This post was previously posted by Paladin Digital Marketing - See it here
So, you’ve decided to leave the relative comforts of the wirehouse scene and become a true entrepreneur. Congratulations! Have you chosen an existing turnkey platform or are you starting from scratch? Who will custody your assets? Are you a sole practitioner or part of a team? Do you have a support staff in place to help you with the transition?
These are just a few of the basic questions I ask to breakaway prospects. The answers determine the direction of the more probing line of questioning that follows. Determining an advisor’s individual needs is essential to planning a successful transition.
The RIA sector is quickly expanding and evolving to meet the needs of advisors who are choosing independence. New businesses with a wide range of service offerings are popping up all over the map. The days of learning on the fly and hoping for the best are all but over. The community is thriving and people are taking notice.
Despite the rapidly growing list of choices being presented to advisors, the actual process of transitioning client assets from one firm to another has remained much the same. Companies are in no hurry to simplify the methods used, and wirehouse technology is notoriously archaic.
Many platforms and/or custodians offer some level of transition assistance, but the responsibility largely falls on the shoulders of the incoming advisor to secure client commitments and all relevant documentation. One can be easily overwhelmed by the sheer volume of paperwork involved. Having an experienced aide with an operational background can be a game changer.
For some, the answer is simple. Ask your existing support staff to accompany you on your new venture. If you have a trusted individual or team that is willing to leave the corporate world to work for a small business, great! But what if you don’t? Or what if that individual isn’t willing to go? Most large wirehouses are paying the salaries, in full or in part, of client service associates. Those associates have benefits, bonuses, stock options, 401(k) matches, training sessions, catered lunches, HR departments and much more. Are you planning to provide any of those perks? Can you afford to? What might you have to offer that can make up for what will be lost? These are all things to seriously consider before even broaching the subject with your staff.
Another thing to consider when choosing a support staff is synergy. Is this someone you can work closely with? Do your personalities complement one another? Do your skillsets? It might’ve been enough to work with an associate that your clients enjoyed talking to and who adequately completed assigned tasks, but hiring someone to help you run a small business requires a higher level of trust and introduces a totally new dynamic. There is no HR department acting as a buffer, and being a successful business owner does not equate to being a successful manager.
Let’s put all that aside and assume you have a loyal associate who you can afford and wants to join your team. Now consider the actual transition period. Is this person prepared for the initial onslaught of administrative madness that will undoubtedly transpire during the crucial first few weeks of your transition? Are you? Suppose you don’t have help. What then?

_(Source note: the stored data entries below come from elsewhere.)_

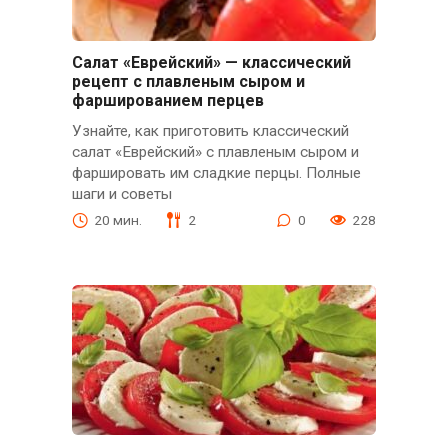
Салат «Еврейский» — классический
рецепт с плавленым сыром и
фаршированием перцев
Узнайте, как приготовить классический
салат «Еврейский» с плавленым сыром и
фаршировать им сладкие перцы. Полные
шаги и советы
20 мин.
2
0
228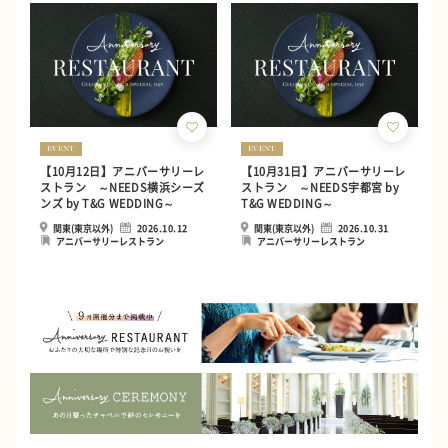
EVENT
EVENT
【10月12日】アニバーサリーレ
【10月31日】アニバーサリーレ
ストラン ～NEEDS横浜シーズ
ストラン ～NEEDS宇都宮 by
ンズ by T&G WEDDING～
T&G WEDDING～
関東(東京以外)
2026.10.12
関東(東京以外)
2026.10.31
アニバーサリーレストラン
アニバーサリーレストラン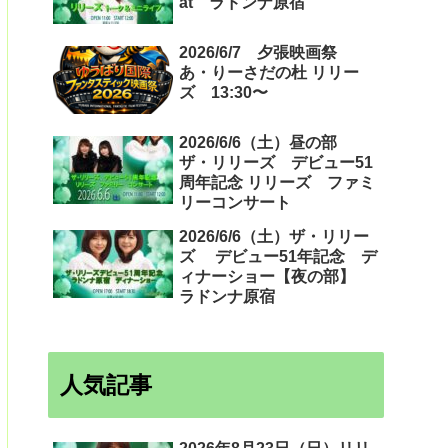
at ラドンナ原宿
2026/6/7 夕張映画祭
あ・りーさだの杜 リリー
ズ 13:30〜
2026/6/6（土）昼の部
ザ・リリーズ デビュー51
周年記念 リリーズ ファミ
リーコンサート
2026/6/6（土）ザ・リリー
ズ デビュー51年記念 デ
ィナーショー【夜の部】
ラドンナ原宿
人気記事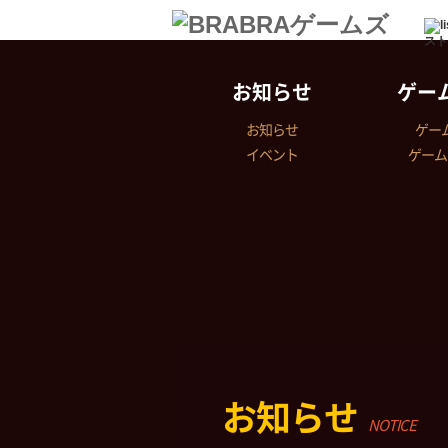
スト
お知らせ
ゲー
お知らせ
ゲー
イベント
ゲーム
お知らせ
NOTICE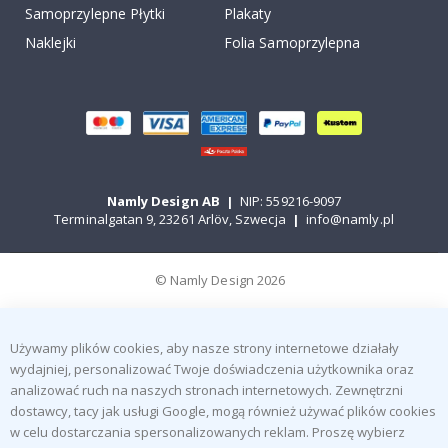
Samoprzylepne Płytki
Plakaty
Naklejki
Folia Samoprzylepna
Namly Design AB
|
NIP: 559216-9097
Terminalgatan 9, 23261 Arlöv, Szwecja
|
info@namly.pl
© Namly Design 2026
Używamy plików cookies, aby nasze strony internetowe działały
wydajniej, personalizować Twoje doświadczenia użytkownika oraz
analizować ruch na naszych stronach internetowych. Zewnętrzni
dostawcy, tacy jak usługi Google, mogą również używać plików cookies
w celu dostarczania spersonalizowanych reklam. Proszę wybierz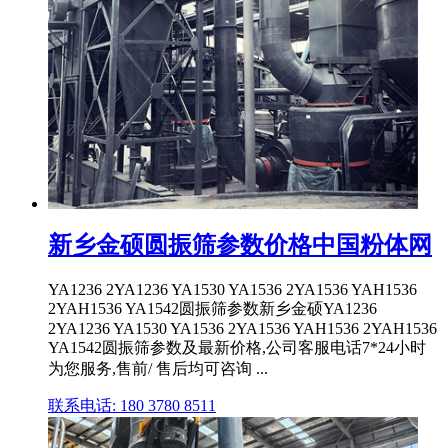
新乡金硕圆振筛参数价格中国粉体网
YA1236 2YA1236 YA1530 YA1536 2YA1536 YAH1536
2YAH1536 YA1542圆振筛参数新乡金硕YA1236
2YA1236 YA1530 YA1536 2YA1536 YAH1536 2YAH1536
YA1542圆振筛参数及最新价格,公司客服电话7*24小时
为您服务,售前/ 售后均可咨询 ...
联系电话: 180 3780 8511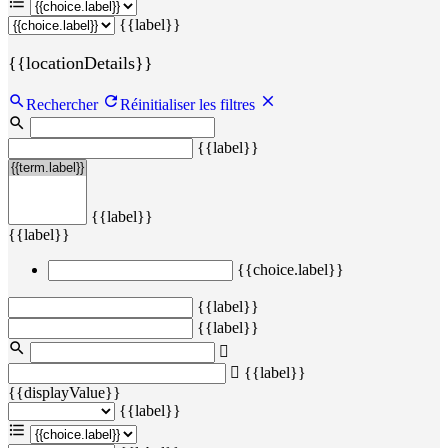
{{label}}
{{locationDetails}}
Rechercher
Réinitialiser les filtres
{{label}}
{{label}}
{{label}}
{{choice.label}}
{{label}}
{{label}}
{{label}}
{{displayValue}}
{{label}}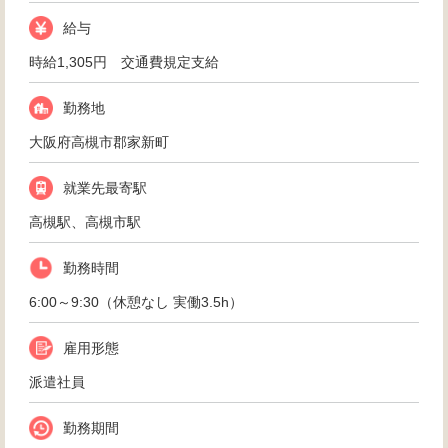
給与
時給1,305円 交通費規定支給
勤務地
大阪府高槻市郡家新町
就業先最寄駅
高槻駅、高槻市駅
勤務時間
6:00～9:30（休憩なし 実働3.5h）
雇用形態
派遣社員
勤務期間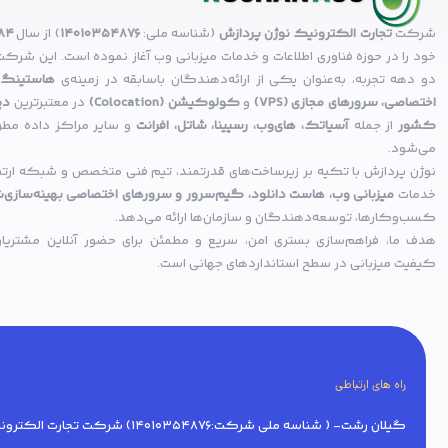
شرکت
تجارت الکترونیک نوژن پردازش
(شناسه ملی:
14010354876
) از سال
۸۴
خود را در حوزه فناوری اطلاعات و خدمات میزبانی وب آغاز نموده است. این شرکت 
دو دهه تجربه، به‌عنوان یکی از ارائه‌دهندگان باسابقه در زمینه‌ی
هاستینگ،
اختصاصی، سرورهای مجازی (VPS)
و
کولوکیشن (Colocation)
در معتبرترین
دی
کشور
از جمله
آسیاتک، های‌وب، رسپینا، شاتل، افرانت
و سایر مراکز داده مطر
می‌شود.
نوژن پردازش با تکیه بر زیرساخت‌های قدرتمند، تیم فنی متخصص و شبکه ارتباط
خدمات
میزبانی وب، هاست دانلود، گیم‌سرور و سرورهای اختصاصی بهینه‌سازی‌
کسب‌وکارها، توسعه‌دهندگان و سازمان‌ها ارائه می‌دهد.
هدف ما، فراهم‌سازی بستری امن، سریع و مطمئن برای حضور آنلاین مشتریان 
کیفیت میزبانی در سطح استانداردهای جهانی است.
راه های ارتباطی
گیلان رشت- ( شناسه ملی شرکت:14010354876) شرکت تجارت الکترونیک نوژن پردازش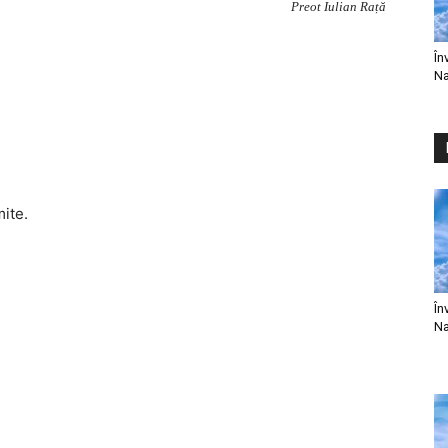
Preot Iulian Rață
În
Na
mite.
În
Na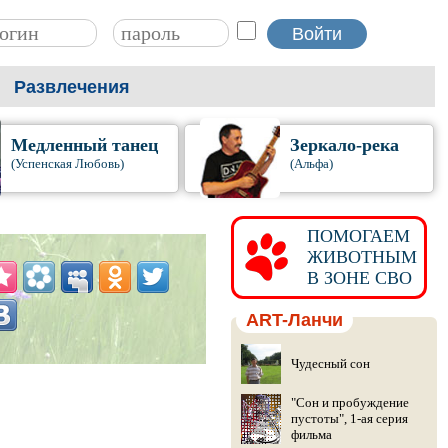
Развлечения
Медленный танец
Зеркало-река
(Успенская Любовь)
(Альфа)
ПОМОГАЕМ
ЖИВОТНЫМ
В ЗОНЕ СВО
ART-Ланчи
Чудесный сон
"Сон и пробуждение
пустоты", 1-ая серия
фильма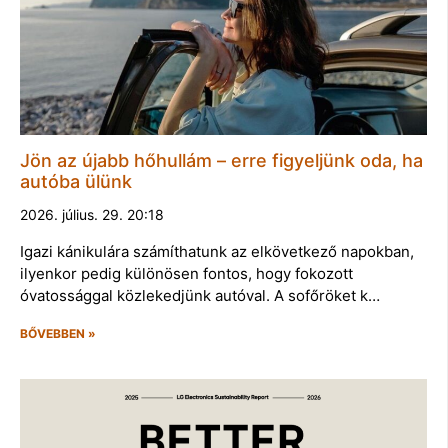
Jön az újabb hőhullám – erre figyeljünk oda, ha
autóba ülünk
2026. július. 29. 20:18
Igazi kánikulára számíthatunk az elkövetkező napokban,
ilyenkor pedig különösen fontos, hogy fokozott
óvatossággal közlekedjünk autóval. A sofőröket k…
BŐVEBBEN »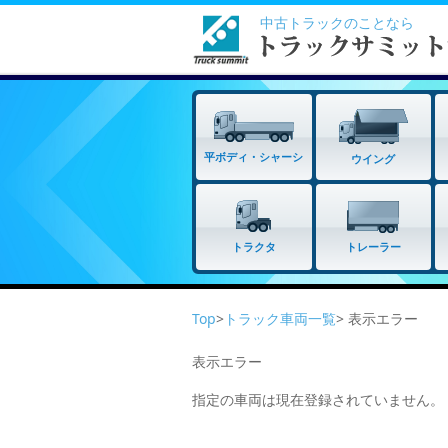
中古トラックのことなら
平ボディ・シャーシ
ウイング
トラクタ
トレーラー
Top
>
トラック車両一覧
> 表示エラー
表示エラー
指定の車両は現在登録されていません。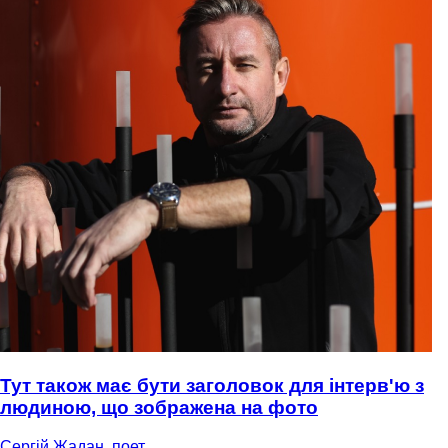
Тут також має бути заголовок для інтерв'ю з
людиною, що зображена на фото
Сергій Жадан, поет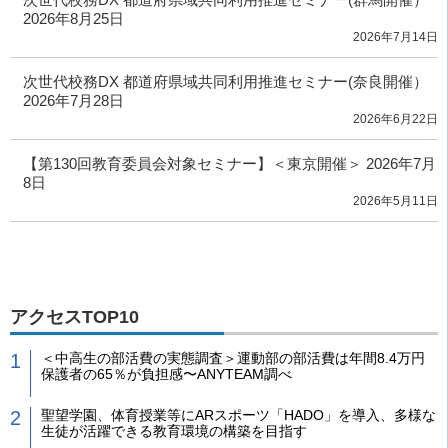
2026年8月25日
2026年7月14日
次世代校務DX 都道府県域共同利用推進セミナー(奈良開催）
2026年7月28日
2026年6月22日
【第130回教育委員会対象セミナー】＜東京開催＞ 2026年7月
8日
2026年5月11日
アクセスTOP10
＜中高生の部活費の実態調査＞運動部の部活費は年間8.4万円
保護者の65％が負担感〜ANYTEAM調べ
聖望学園、体育授業等にARスポーツ「HADO」を導入、多様な
生徒が活躍できる教育環境の構築を目指す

Outsourcing part-time assistance can significantly lessen your burden and strengthen your team. Especially if that outsourced help has applied practice. Most advisors only transition once or twice in a lifetime, so where does one find expert support? Some platform providers or custodians have working relationships with industry consultants, but hands-on experience coupled with operational expertise is largely an untapped niche market.
Having worked for an RIA in the past, I’ve met many advisors who have harrowing stories about their transition experiences. The most frequent admission I hear is that they were not as prepared as they would’ve liked, the process was much more stressful than originally anticipated and they wished they had more support. The majority claim that if they had to repeat the process, they would outsource a transition consultant who could focus on process management.